## EXERCISE GOAL
Each line in the listing below that holds "网上讲解" should be counted; reply with that number only.

(INPUT FOR THIS TASK)

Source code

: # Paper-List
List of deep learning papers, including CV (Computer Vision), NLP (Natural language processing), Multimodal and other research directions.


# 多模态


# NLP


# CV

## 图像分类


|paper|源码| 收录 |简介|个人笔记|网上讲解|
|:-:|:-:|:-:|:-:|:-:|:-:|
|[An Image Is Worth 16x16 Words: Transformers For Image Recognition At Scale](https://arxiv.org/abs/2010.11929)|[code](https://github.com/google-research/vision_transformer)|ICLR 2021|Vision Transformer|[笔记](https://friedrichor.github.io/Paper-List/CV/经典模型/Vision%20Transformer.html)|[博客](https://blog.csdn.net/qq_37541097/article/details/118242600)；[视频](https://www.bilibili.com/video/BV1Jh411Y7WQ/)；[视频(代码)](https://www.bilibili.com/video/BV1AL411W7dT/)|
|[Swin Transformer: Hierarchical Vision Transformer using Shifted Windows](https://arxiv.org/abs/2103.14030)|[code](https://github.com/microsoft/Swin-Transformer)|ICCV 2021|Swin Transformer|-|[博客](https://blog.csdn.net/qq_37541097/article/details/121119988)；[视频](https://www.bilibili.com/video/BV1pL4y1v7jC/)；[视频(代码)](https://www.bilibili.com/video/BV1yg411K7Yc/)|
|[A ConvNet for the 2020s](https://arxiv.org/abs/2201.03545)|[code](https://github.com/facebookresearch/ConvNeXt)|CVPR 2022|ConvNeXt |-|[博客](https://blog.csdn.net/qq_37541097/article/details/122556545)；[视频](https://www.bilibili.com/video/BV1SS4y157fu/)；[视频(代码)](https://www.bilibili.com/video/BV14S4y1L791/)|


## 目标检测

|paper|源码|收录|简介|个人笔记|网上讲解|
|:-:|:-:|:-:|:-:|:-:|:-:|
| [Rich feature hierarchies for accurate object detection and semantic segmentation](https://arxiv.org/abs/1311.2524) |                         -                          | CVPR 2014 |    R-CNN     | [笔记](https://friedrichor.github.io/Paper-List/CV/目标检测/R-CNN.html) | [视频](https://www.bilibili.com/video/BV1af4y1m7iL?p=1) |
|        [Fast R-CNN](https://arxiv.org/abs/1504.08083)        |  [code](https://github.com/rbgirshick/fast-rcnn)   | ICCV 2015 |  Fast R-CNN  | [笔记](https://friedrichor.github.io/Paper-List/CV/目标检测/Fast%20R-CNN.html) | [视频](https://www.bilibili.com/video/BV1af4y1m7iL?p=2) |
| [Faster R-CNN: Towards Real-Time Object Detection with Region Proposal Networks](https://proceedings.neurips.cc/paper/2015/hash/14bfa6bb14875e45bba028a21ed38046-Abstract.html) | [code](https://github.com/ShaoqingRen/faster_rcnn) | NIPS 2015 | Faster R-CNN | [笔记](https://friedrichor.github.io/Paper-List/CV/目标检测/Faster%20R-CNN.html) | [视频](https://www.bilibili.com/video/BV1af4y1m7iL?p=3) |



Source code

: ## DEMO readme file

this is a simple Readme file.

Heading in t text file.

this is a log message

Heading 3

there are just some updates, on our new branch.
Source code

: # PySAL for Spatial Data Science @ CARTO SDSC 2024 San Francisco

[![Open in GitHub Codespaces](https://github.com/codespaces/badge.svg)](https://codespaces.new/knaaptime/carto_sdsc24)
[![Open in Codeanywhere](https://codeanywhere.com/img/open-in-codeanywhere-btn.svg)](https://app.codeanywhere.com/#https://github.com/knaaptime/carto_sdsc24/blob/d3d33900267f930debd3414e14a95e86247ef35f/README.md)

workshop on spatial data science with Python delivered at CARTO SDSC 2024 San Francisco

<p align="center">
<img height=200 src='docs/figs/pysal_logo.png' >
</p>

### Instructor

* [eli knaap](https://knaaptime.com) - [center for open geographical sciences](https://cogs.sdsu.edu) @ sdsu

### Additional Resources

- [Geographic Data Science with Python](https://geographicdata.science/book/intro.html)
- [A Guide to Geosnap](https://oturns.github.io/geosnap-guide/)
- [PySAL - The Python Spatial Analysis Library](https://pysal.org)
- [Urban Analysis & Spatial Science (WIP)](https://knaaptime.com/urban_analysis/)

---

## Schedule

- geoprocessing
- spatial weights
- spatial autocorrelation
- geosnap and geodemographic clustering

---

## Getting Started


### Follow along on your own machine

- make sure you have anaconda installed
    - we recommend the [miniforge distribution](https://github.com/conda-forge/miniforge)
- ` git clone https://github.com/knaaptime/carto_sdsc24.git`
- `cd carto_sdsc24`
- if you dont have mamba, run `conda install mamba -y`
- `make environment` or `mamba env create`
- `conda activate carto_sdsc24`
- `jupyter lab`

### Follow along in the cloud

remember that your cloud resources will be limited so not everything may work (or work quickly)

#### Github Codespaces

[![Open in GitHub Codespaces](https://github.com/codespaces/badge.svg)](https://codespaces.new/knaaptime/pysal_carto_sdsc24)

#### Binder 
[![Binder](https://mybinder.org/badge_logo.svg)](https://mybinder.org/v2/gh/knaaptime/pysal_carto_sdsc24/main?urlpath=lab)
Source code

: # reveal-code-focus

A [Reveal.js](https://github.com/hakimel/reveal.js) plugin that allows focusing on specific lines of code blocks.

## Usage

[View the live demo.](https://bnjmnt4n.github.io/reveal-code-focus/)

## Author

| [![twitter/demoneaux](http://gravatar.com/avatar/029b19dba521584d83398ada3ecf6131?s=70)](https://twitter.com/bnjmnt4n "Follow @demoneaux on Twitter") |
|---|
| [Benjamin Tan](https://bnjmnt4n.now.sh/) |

(End INPUT FOR THIS TASK)
(INPUT FOR THIS TASK)

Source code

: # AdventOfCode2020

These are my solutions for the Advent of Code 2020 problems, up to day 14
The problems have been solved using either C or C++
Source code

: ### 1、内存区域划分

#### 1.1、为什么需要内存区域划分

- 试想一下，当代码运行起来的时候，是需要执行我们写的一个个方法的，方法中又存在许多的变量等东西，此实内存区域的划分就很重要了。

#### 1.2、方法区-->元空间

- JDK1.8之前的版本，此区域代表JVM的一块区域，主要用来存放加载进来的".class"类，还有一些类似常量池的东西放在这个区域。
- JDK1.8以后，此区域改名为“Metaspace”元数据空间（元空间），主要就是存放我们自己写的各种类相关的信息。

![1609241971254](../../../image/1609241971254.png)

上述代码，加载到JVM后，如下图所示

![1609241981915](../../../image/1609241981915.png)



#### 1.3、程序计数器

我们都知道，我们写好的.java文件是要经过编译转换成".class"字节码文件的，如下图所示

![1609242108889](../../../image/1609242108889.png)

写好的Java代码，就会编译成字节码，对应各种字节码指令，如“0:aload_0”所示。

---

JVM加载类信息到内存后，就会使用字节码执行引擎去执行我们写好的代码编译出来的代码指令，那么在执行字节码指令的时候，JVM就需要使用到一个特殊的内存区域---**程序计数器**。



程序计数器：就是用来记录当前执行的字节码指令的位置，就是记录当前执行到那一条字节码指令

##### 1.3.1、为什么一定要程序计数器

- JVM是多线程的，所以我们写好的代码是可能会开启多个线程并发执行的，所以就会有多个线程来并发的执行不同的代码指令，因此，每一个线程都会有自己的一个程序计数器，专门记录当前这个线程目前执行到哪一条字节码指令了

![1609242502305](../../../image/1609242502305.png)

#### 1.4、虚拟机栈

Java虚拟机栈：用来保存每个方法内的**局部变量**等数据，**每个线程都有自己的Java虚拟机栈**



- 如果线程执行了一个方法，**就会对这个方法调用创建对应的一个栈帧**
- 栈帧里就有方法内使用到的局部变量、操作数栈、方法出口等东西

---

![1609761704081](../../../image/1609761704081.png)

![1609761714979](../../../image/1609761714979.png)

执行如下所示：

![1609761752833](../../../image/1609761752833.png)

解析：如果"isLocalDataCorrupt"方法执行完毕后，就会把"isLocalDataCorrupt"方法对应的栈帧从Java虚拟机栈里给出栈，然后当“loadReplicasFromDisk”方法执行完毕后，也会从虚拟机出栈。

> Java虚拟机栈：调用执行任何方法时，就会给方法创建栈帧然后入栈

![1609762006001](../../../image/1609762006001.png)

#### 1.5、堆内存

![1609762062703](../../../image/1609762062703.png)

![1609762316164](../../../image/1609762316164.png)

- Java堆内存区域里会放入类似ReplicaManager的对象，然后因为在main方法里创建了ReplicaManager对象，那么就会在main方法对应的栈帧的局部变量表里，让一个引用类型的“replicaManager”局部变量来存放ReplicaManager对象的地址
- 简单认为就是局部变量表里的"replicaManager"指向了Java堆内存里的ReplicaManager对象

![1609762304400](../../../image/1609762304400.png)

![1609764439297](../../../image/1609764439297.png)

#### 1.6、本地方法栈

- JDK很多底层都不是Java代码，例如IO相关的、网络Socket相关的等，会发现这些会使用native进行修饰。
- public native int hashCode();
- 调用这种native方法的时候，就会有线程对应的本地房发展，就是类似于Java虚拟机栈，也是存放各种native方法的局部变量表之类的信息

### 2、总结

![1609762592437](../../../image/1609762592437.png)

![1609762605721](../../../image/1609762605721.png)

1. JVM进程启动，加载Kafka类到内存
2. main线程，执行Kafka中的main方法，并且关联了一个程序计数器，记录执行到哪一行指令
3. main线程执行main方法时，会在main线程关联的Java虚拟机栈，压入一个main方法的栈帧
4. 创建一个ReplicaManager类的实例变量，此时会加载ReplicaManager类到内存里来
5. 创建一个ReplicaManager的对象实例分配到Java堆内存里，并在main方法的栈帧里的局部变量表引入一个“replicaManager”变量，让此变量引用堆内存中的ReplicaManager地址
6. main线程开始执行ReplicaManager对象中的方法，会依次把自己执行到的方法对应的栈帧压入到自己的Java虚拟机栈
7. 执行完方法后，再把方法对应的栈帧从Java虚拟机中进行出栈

(End INPUT FOR THIS TASK)

## WRITTEN ANSWER
2